Leading U.S. banking company, Bank of America, offered to purchase the US’s largest mortgage broker Countrywide earlier in January, for an estimated $4 billion. The recent mortgage crisis has hit Countrywide hard—Countrywide suffered a 44% drop in December, while suffering high levels of foreclosures. In August 2007, B of A invested $2 billion dollars. Countrywide shareholders will receive 0.1822 B of A shares per Countrywide share. This deal has been described as a “lifeline” for the besieged home mortgage lender, and is expected to close in the third quarter.

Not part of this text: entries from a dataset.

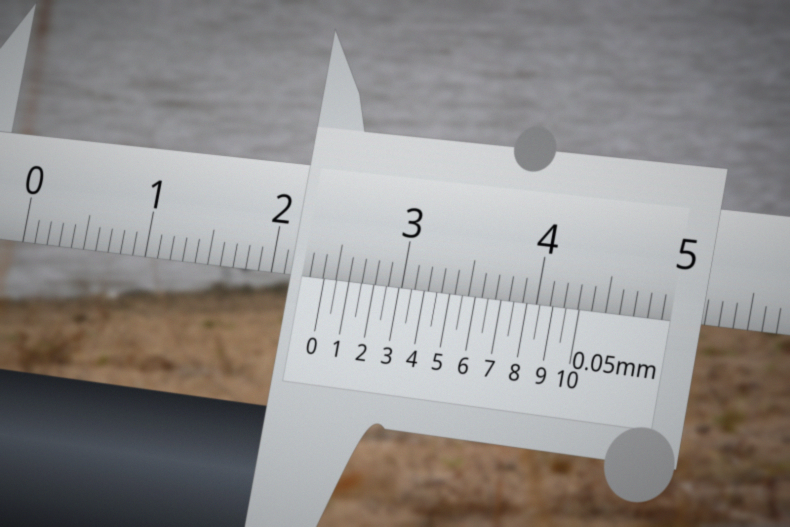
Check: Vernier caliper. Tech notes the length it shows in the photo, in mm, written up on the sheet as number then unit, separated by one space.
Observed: 24.1 mm
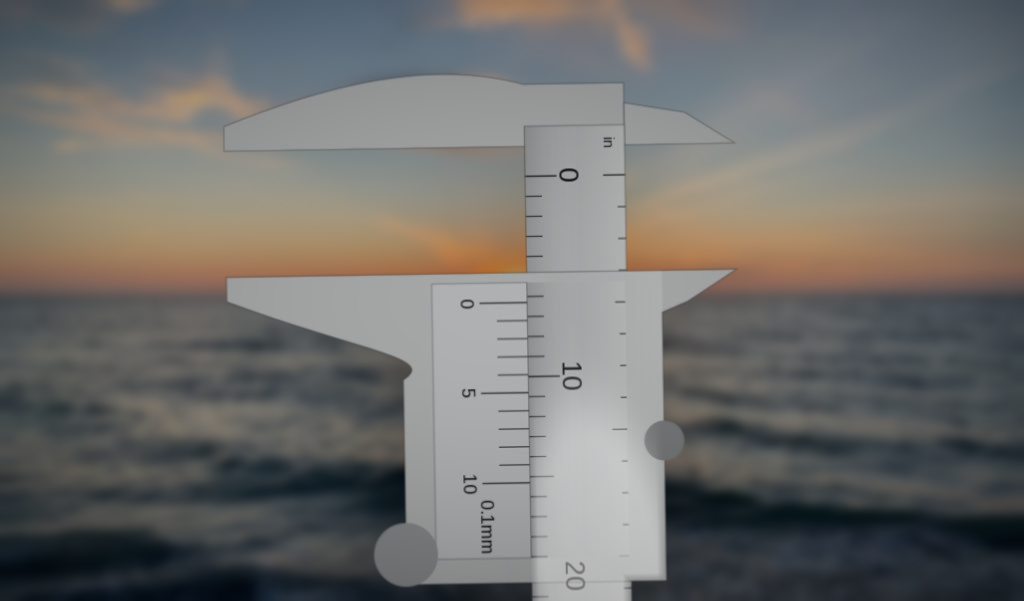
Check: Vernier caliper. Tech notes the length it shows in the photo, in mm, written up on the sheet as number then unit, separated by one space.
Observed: 6.3 mm
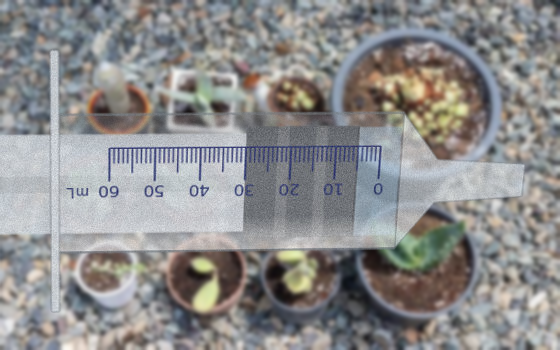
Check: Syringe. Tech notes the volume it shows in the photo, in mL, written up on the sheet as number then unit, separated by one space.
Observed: 5 mL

However, this deal has hit some snags. Details of the deal give Bank of America lots of freedom to walk away from the deal, and Countrywide’s shares dropped 10% on Friday on word that Bank of America may not complete the deal. Countrywide closed on Friday at $4.96, down from $5.48. Countrywide’s closing price on Friday was 24 percent less than the Bank of America offer prices, and now, some investment experts believe that the Countrywide deal will be renegotiated with lower share prices. Paul J. Miller Jr., an analyst at Friedman, Billings, Ramsey & Co., has stated that there may be renogiations if the mortgage market continues to fall and if Countrywide's losses exceed expectations. Neither entity has commented on the rumors.

Based on information from the public documents filed with the SEC, Bank of America has lots of room to walk away. Countrywide must have its 2007 financials audited, and there must be an "unqualified opinion" on the 2007 financials. There is also no contractual clause that would "force" Bank of America to purchase Countrywide. Furthermore, the contratual clause that allows Bank of America to walk away if there are "materially adverse changes" also gives Bank of America lots of room.

Other offers to purchase mortgage companies have already fallen through in 2007.

Question: If this deal falls through—and in light of other collapsed purchase offers for mortgage companies—what sort of impact will the general public see?